United States District Court, S.D. Georgia, Dublin Division
Sep 23, 2005
CV 305-110 (S.D. Ga. Sep. 23, 2005)

Opinion

CV 305-110.

September 23, 2005


MAGISTRATE JUDGE'S REPORT AND RECOMMENDATION


Plaintiff, an inmate confined at Georgia State Prison ("GSP") in Reidsville, Georgia, commenced the above-captioned case pursuant to 42 U.S.C. § 1983. As Plaintiff's § 1983 complaint was filed in forma pauperis, it must be screened to protect potential defendants. Phillips v. Mashburn, 746 F.2d 782, 785 (11th Cir. 1984). Pleadings drafted by pro se litigants must be liberally construed, Haines v. Kerner, 404 U.S. 519, 520-21 (1972) ( per curiam), but the Court may dismiss a complaint, or any part thereof, that is frivolous or malicious or that fails to state a claim upon which relief may be granted. 28 U.S.C. § 1915A.

Under 28 U.S.C. § 1915(b)(4), a prisoner cannot be prohibited from bringing a civil action because he has no means by which to pay the initial fee; thus, the Court will proceed to screen Plaintiff's complaint even though he is unable to pay any initial partial filing fee. However, in accordance with the terms of the Consent to Collection of Fees form which Plaintiff signed, he remains liable for the full $250.00 filing fee.

(Chart-based quiz items)
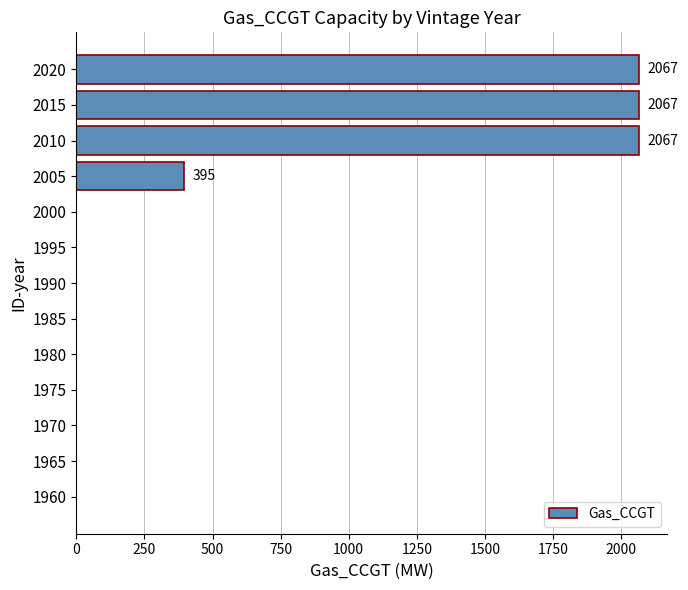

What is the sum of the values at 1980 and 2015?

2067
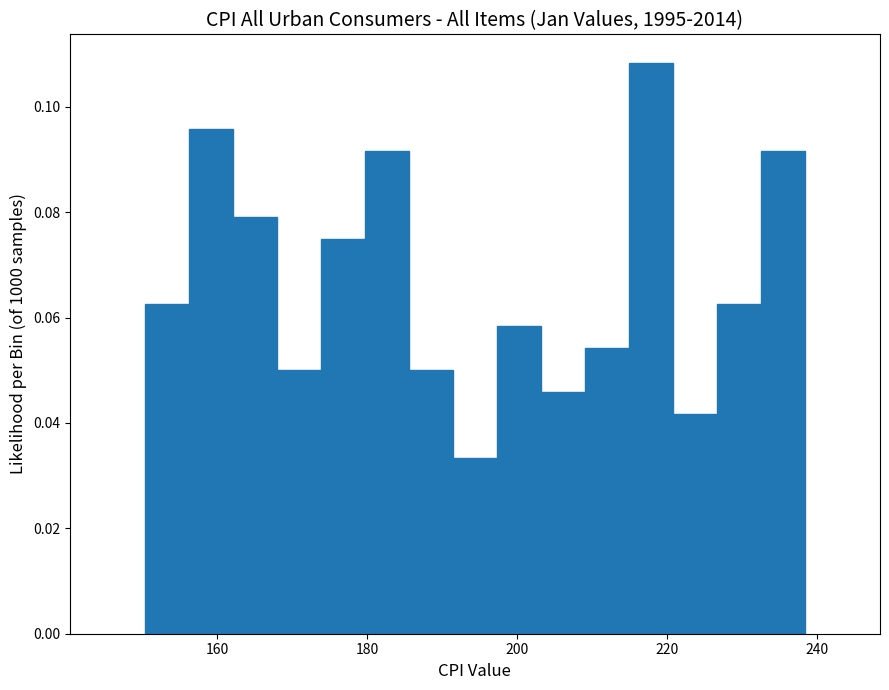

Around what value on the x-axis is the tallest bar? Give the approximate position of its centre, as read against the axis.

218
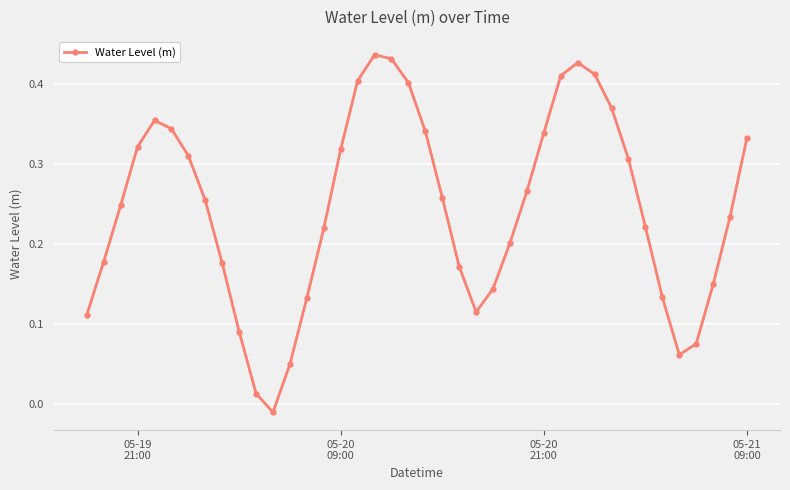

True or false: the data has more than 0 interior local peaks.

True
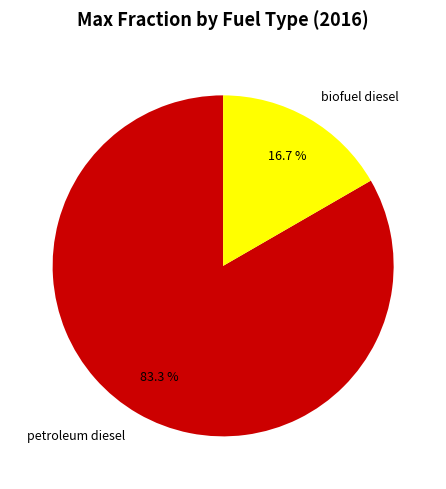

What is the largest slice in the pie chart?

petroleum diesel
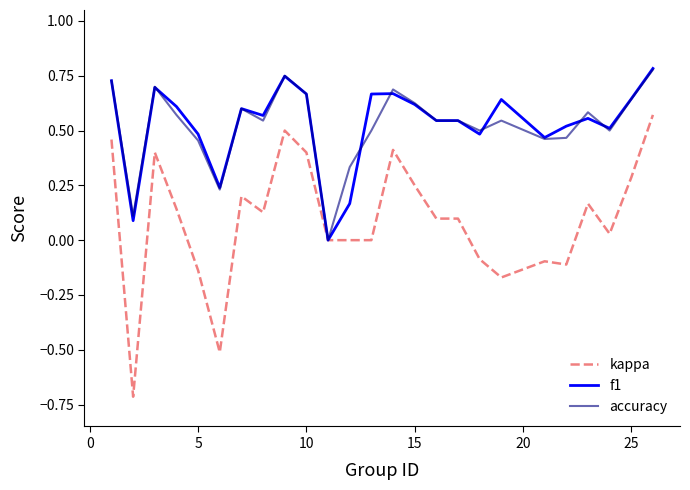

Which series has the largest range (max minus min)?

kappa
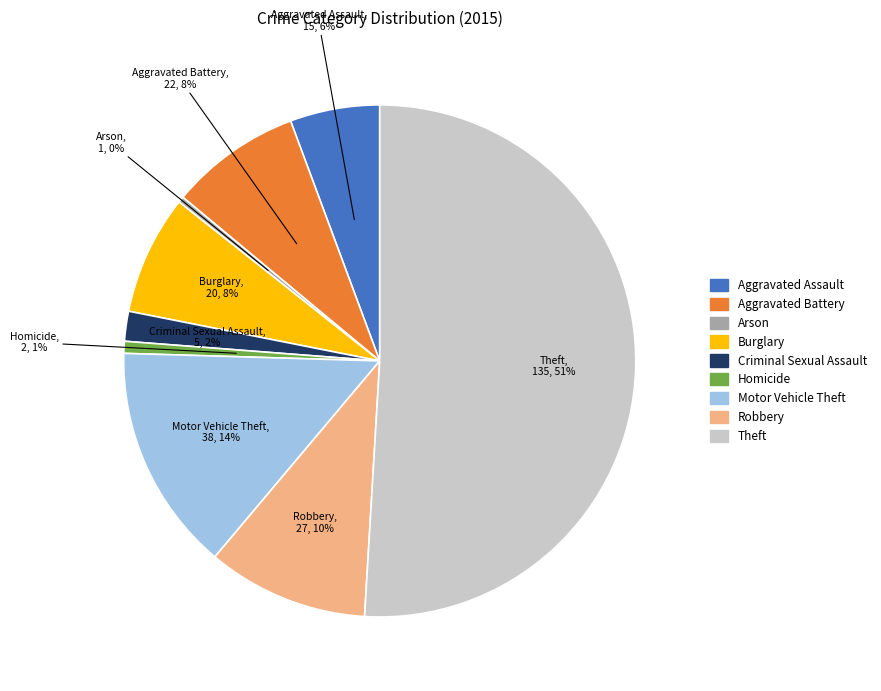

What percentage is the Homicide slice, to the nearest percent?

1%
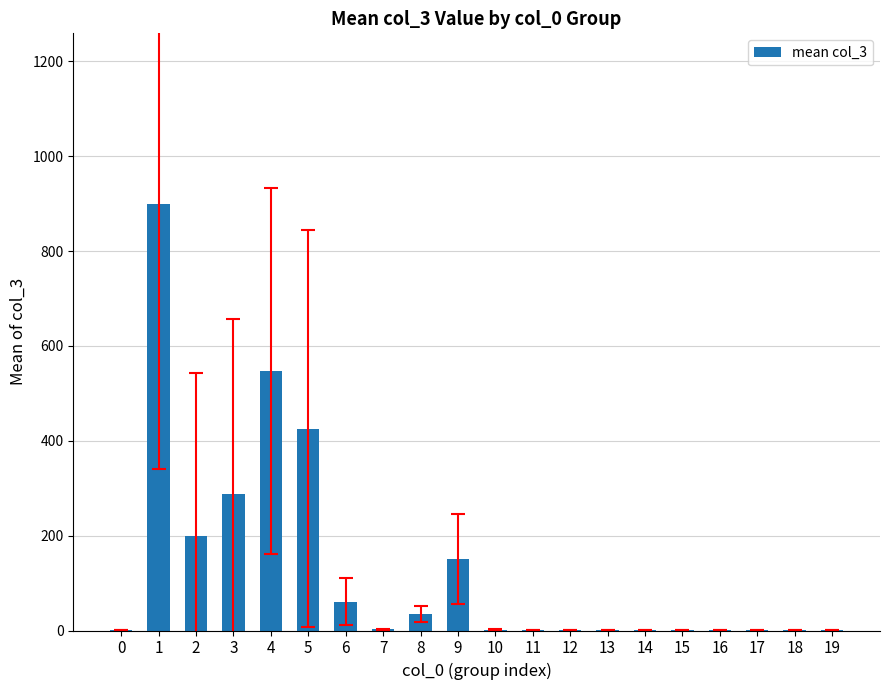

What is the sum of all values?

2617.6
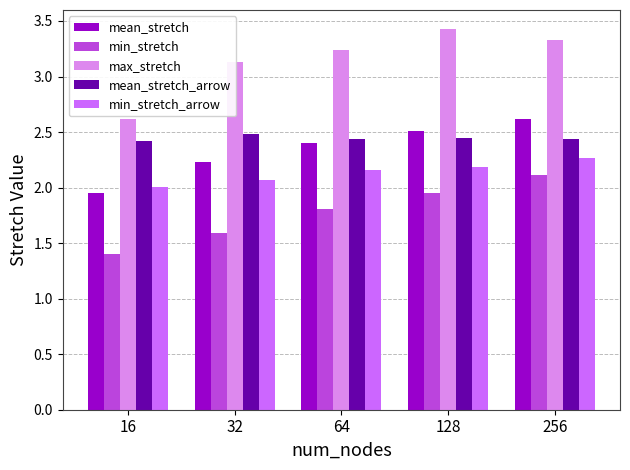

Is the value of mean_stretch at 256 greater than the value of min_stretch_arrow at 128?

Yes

What to work on → Transcribe the court report's wording verbatim, covering the stretch from "Under 28 U.S.C." through "full $250.00 filing fee.".

The completed task →
Under 28 U.S.C. § 1915(b)(4), a prisoner cannot be prohibited from bringing a civil action because he has no means by which to pay the initial fee; thus, the Court will proceed to screen Plaintiff's complaint even though he is unable to pay any initial partial filing fee. However, in accordance with the terms of the Consent to Collection of Fees form which Plaintiff signed, he remains liable for the full $250.00 filing fee.